Zitat von Ruhrsteiner
Sie sind sich aber darüber im Klaren, welche Folgen der BREXIT auch für die Bundesrepublik nach sich zieht? Auch und vor allem auf der EU-Ebene? Kleine Informationsempfehlung; WIKIPEDIA, Suchbegriff: EU-Austritt Groß Britanniens. Also wenn das eintritt, was z. B. ein Hans Werner Sinn befürchtet - dann hat der Brexit das Potential, die EU selber weiter zu spalten. Und damit meine ich keine BREXIT-Kopiererei wie es gerade wem auch immer politisch opportun erscheinen mag.

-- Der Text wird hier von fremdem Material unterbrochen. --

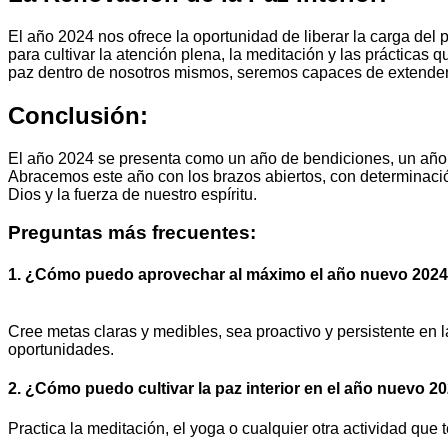
El año 2024 nos ofrece la oportunidad de liberar la carga de
para cultivar la atención plena, la meditación y las prácticas
paz dentro de nosotros mismos, seremos capaces de extender
Conclusión:
El año 2024 se presenta como un año de bendiciones, un año pa
Abracemos este año con los brazos abiertos, con determinació
Dios y la fuerza de nuestro espíritu.
Preguntas más frecuentes:
1. ¿Cómo puedo aprovechar al máximo el año nuevo 202
Cree metas claras y medibles, sea proactivo y persistente e
oportunidades.
2. ¿Cómo puedo cultivar la paz interior en el año nuevo 2
Practica la meditación, el yoga o cualquier otra actividad que 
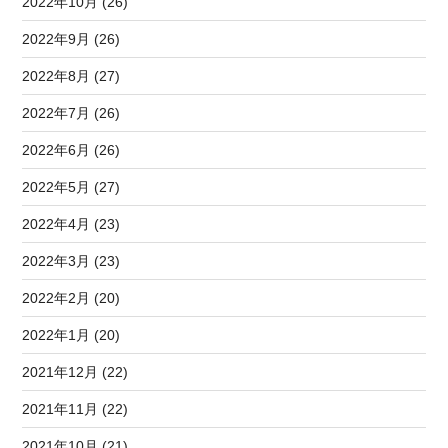
2022年10月 (26)
2022年9月 (26)
2022年8月 (27)
2022年7月 (26)
2022年6月 (26)
2022年5月 (27)
2022年4月 (23)
2022年3月 (23)
2022年2月 (20)
2022年1月 (20)
2021年12月 (22)
2021年11月 (22)
2021年10月 (21)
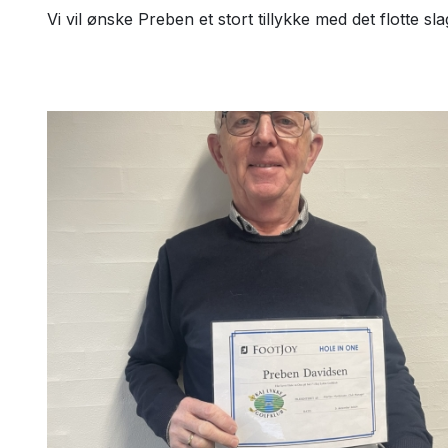
Vi vil ønske Preben et stort tillykke med det flotte sla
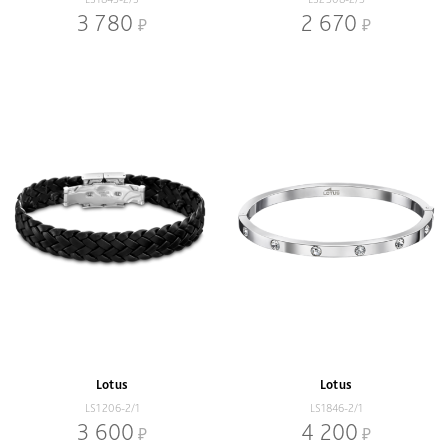
3 780
2 670
Lotus
Lotus
LS1206-2/1
LS1846-2/1
3 600
4 200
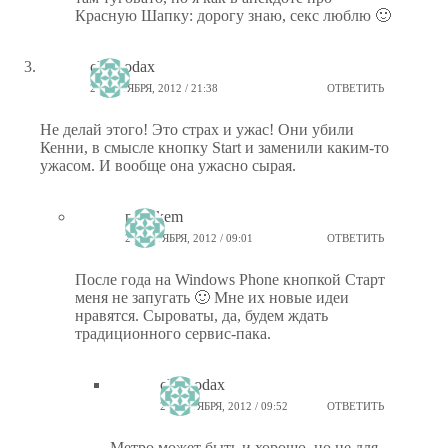
Красную Шапку: дорогу знаю, секс люблю 🙂
chemodax
27 ОКТЯБРЯ, 2012 / 21:38
ОТВЕТИТЬ
Не делай этого! Это страх и ужас! Они убили
Кенни, в смысле кнопку Start и заменили каким-то
ужасом. И вообще она ужасно сырая.
ptiz_kem
28 ОКТЯБРЯ, 2012 / 09:01
ОТВЕТИТЬ
После года на Windows Phone кнопкой Старт
меня не запугать 🙂 Мне их новые идеи
нравятся. Сыроваты, да, будем ждать
традиционного сервис-пака.
chemodax
28 ОКТЯБРЯ, 2012 / 09:52
ОТВЕТИТЬ
Метро может быть и хорошо, но не для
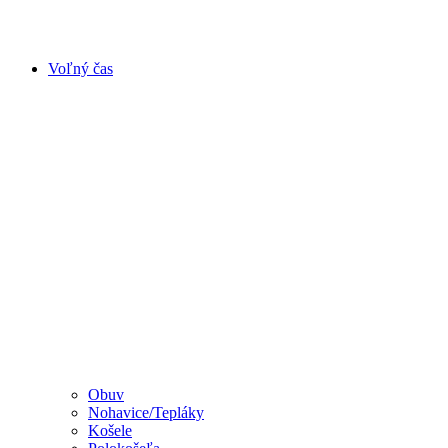
Voľný čas
Obuv
Nohavice/Tepláky
Košele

Vielen Dank für Ihre Anmerkung. Sie argumentieren wirtschaftlich. Das tue ich nicht. Sie haben gewiss Recht, dass der Brexit uns wirtschaftlich hart treffen wird. Allein der Handel zwischen NRW und GB istr weit größer als der komplette Handel mit Indien. Nun wird dieser Handel selbst bei einem No Deal Brexit nicht vollständig zum Erliegen kommen. Gleichwohl wird es hier Verwerfungen geben.Dagegen stehen Nationalismus, Neoliberalismus und eine vom Kapital gesteuerte Machterhaltungs- und Verdummungsmedienlandschaft, die den Volksgemeinschaften einen gewaltigen Schaden zufügt. Diese Strukturen führen zur Vernichtung des Sozialstaates und wie man an den jetzigen Akteuren sehen kann, auch zur Vernichtung eines demokratischen Rechtsstaates. Wir sind ja auch schon ein gutes Stück dieses Weges vorangeschritten. Dies Alles stets zur Bereicherung weniger, ohne wirklichen Nutzen für die Allgemeinheit. Sieht man auch an den aktuellen klimapolitischen Maßnahmen. Die EU ist eine Chance. Auch für Frieden. Wenn man sie nicht weiter zum kapitalistischen Politbüro macht. Der Konflikt, der sich meiner Meinung nach immer mehr abzeichnet ist ein Systembedingter. Die Grenzen des klassischen wirtschaftlichen Wachstums in einer deregulierten Marktwirtschaft sind erreicht. Jetzt geht es um Ausbeutung und Verteilung von unten nach oben. Welche massensugestiven Mittel und Ablenkungen hier wirken sieht man am Brexit und der politischen Auseinandersetzung, soweit man das Spektakel in GB überhaupt so nennen kann.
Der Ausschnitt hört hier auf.